Smith, Carole (2020) An exploration of the retrospective experiences of counsellors and psychotherapists in their personal development groups during their training and to understand how they use these experiences in their client and training work. Doctoral thesis, University of Huddersfield.

Personal development (PD) groups are an expected and are assumed to be a necessary and beneficial part of counselling and psychotherapy training. These can take a varied and individualised form in training institutions, ranging in number of participants and facilitated by either member of teaching teams or by trainers external to the course. A qualitative study was designed to retrospectively explore 11 qualified counsellors’ experiences of their PD groups in training and how they use these in their current client and training work. The participants took part in semi-structured interviews, and the interviews were analysed using Interpretative Phenomenological Analysis (IPA). The key findings indicate that experiences in PD groups can be psychologically traumatic, but if individuals are able to tolerate this, the experience can be processed into important learning for client and training work.

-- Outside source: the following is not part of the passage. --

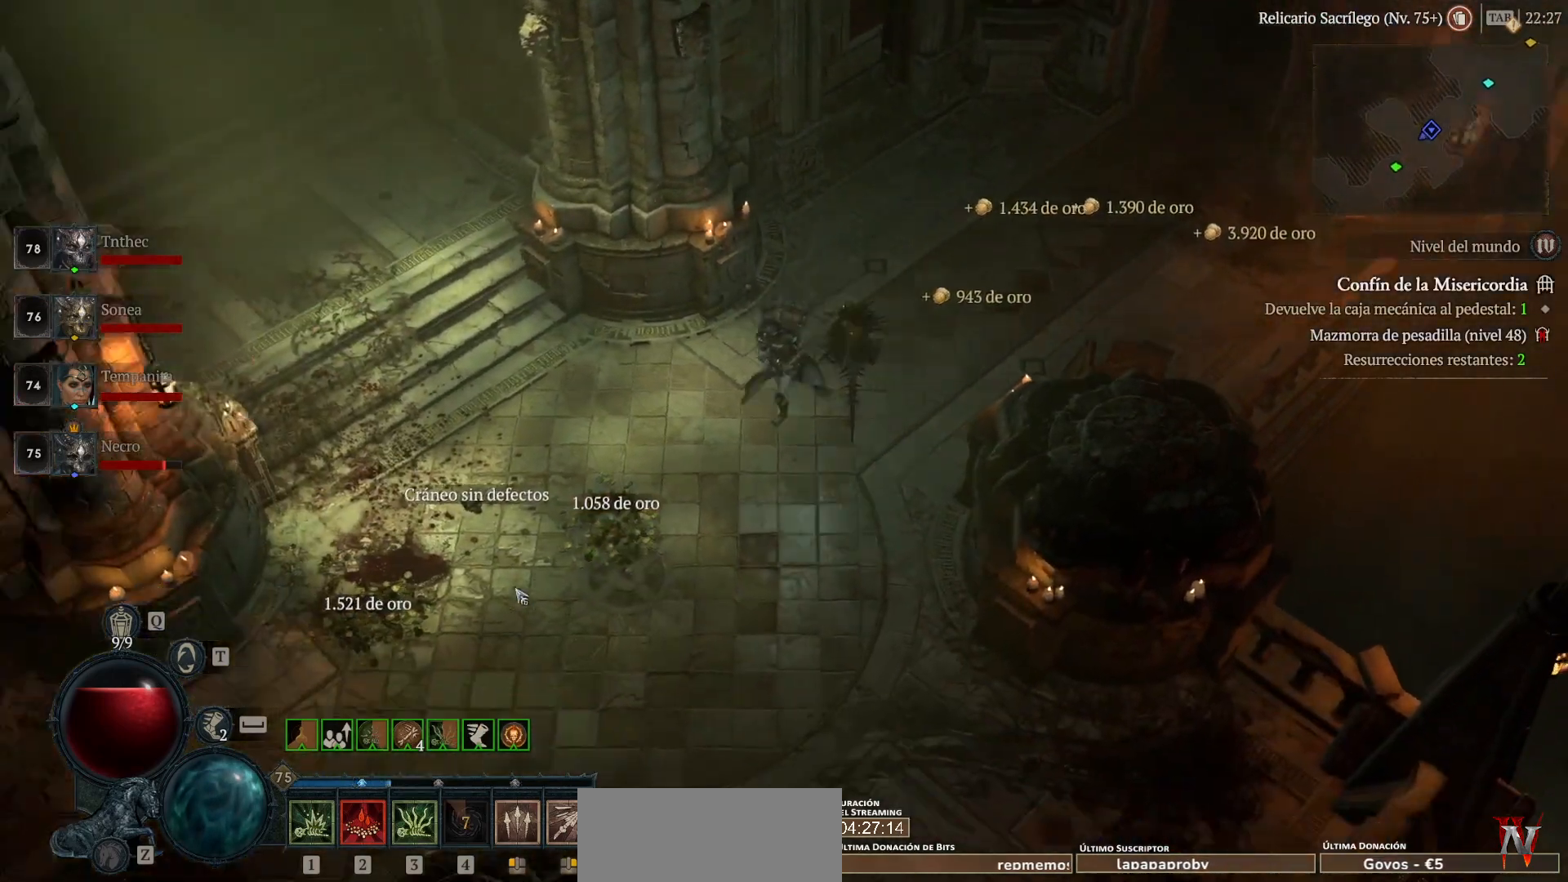
{"keys": [], "mouse": ["left"], "events": []}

The research suggests that the nature of experiential and emotional learning through PD group experiences emerges over a considerable period rather than at the time of the PD group work itself. Furthermore, self-understanding and insight, making connections to therapeutic and training work as a counsellor or psychotherapist, involves making meaning from these challenging experiences, enabling participants to use them in their clinical and training work. Recommendations for specialised training and support of group facilitators, and preparation for group participants, are made.